Skip to content

Batch consumer camel kafka

I am unable to read in batch with the kafka camel consumer, despite following an example posted here. Are there changes I need to make to my producer, or is the problem most likely with my consumer configuration?

The application in question utilizes the kafka camel component to ingest messages from a rest endpoint, validate them, and place them on a topic. I then have a separate service that consumes them from the topic and persists them in a time-series database.

The messages were being produced and consumed one at a time, but the database expects the messages to be consumed and committed in batch for optimal performance. Without touching the producer, I tried adjusting the consumer to match the example in the answer to this question:

How to transactionally poll Kafka from Camel?

I wasn’t sure how the messages would appear, so for now I’m just logging them:

    from(kafkaReadingConsumerEndpoint).routeId("rawReadingsConsumer").process(exchange -> {
        // simple approach to generating errors
        String body = exchange.getIn().getBody(String.class);
        if (body.startsWith("error")) {
            throw new RuntimeException("can't handle the message");
        }
        log.info("BODY:{}", body);
    }).process(kafkaOffsetManager);

But the messages still appear to be coming across one at a time with no batch read.

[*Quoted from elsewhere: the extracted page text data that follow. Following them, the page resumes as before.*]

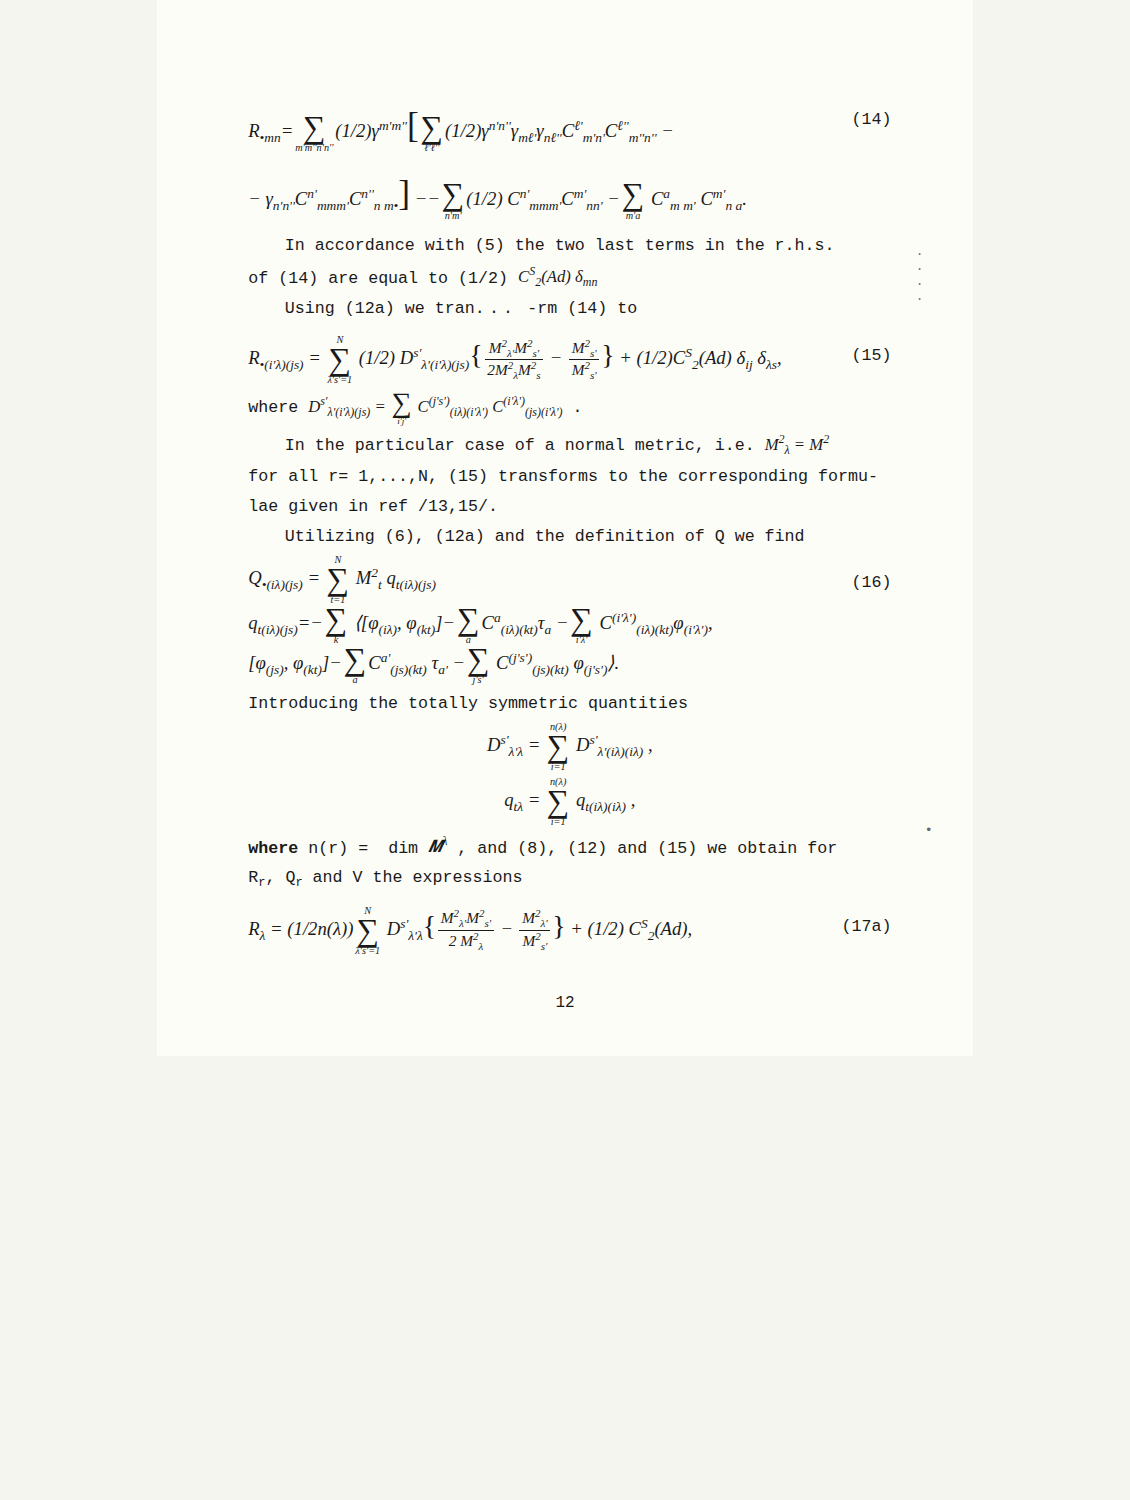.
.
.
.
R•mn=∑m'm''n'n''(1/2)γm'm''[∑ℓ'ℓ''(1/2)γn'n''γmℓ'γnℓ''Cℓ'm'n'Cℓ''m''n'' −
− γn'n''Cn'mmm'Cn''n m•] −−∑n'm'(1/2) Cn'mmm'Cm'nn' −∑m'a Cam m' Cm'n a.
(14)
In accordance with (5) the two last terms in the r.h.s.
of (14) are equal to (1/2) CS2(Ad) δmn
Using (12a) we tran... ‑rm (14) to
R•(i'λ)(js) = N∑λ's'=1 (1/2) Ds'λ'(i'λ)(js){M2λ'M2s'2M2λM2s − M2s'M2s'} + (1/2)CS2(Ad) δij δλs,
(15)
where Ds'λ'(i'λ)(js) = ∑i'j' C(j's')(iλ)(i'λ') C(i'λ')(js)(i'λ') .
In the particular case of a normal metric, i.e. M2λ = M2
for all r= 1,...,N, (15) transforms to the corresponding formu-
lae given in ref /13,15/.
Utilizing (6), (12a) and the definition of Q we find
Q•(iλ)(js) = N∑t=1 M2t qt(iλ)(js)
qt(iλ)(js)=−∑k ⟨[φ(iλ), φ(kt)]−∑a Ca(iλ)(kt)τa −∑i'λ' C(i'λ')(iλ)(kt)φ(i'λ'),
[φ(js), φ(kt)]−∑a Ca'(js)(kt) τa' −∑j's' C(j's')(js)(kt) φ(j's')⟩.
(16)
Introducing the totally symmetric quantities
Ds'λ'λ = n(λ)∑i=1 Ds'λ'(iλ)(iλ) ,
qtλ = n(λ)∑i=1 qt(iλ)(iλ) ,
where n(r) = dim 𝑴λ , and (8), (12) and (15) we obtain for
Rr, Qr and V the expressions
Rλ = (1/2n(λ))N∑λ's'=1 Ds'λ'λ{M2λ'M2s'2 M2λ − M2λ'M2s'} + (1/2) CS2(Ad),
(17a)
•
12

My consumer config is this:

  kafka:
    host: myhost
    port: myport
    consumer:
      seekTo: beginning
      maxPartitionFetchBytes: 55000
      maxPollRecords: 50
      consumerCount: 1
      autoOffsetReset: earliest
      autoCommitEnable: false
      allowManualCommit: true
      breakOnFirstError: true

Does my config need work, or are there changes I need to make to the producer to have this work correctly?

Answer

At the lowest layer, the KafkaConsumer#poll method is going to return an Iterator<ConsumerRecord>; there’s no way around that.

I don’t have in-depth experience with Camel, but in order to get a “batch” of records, you’ll need some intermediate collection to “queue” the data that you want to eventually send downstream to some “collection consumer” process. Then you will need some “switch” processor that says “wait, process this batch” or “continue filling this batch”.

As far as databases go, that process is exactly what Kafka Connect JDBC Sink does with batch.size config.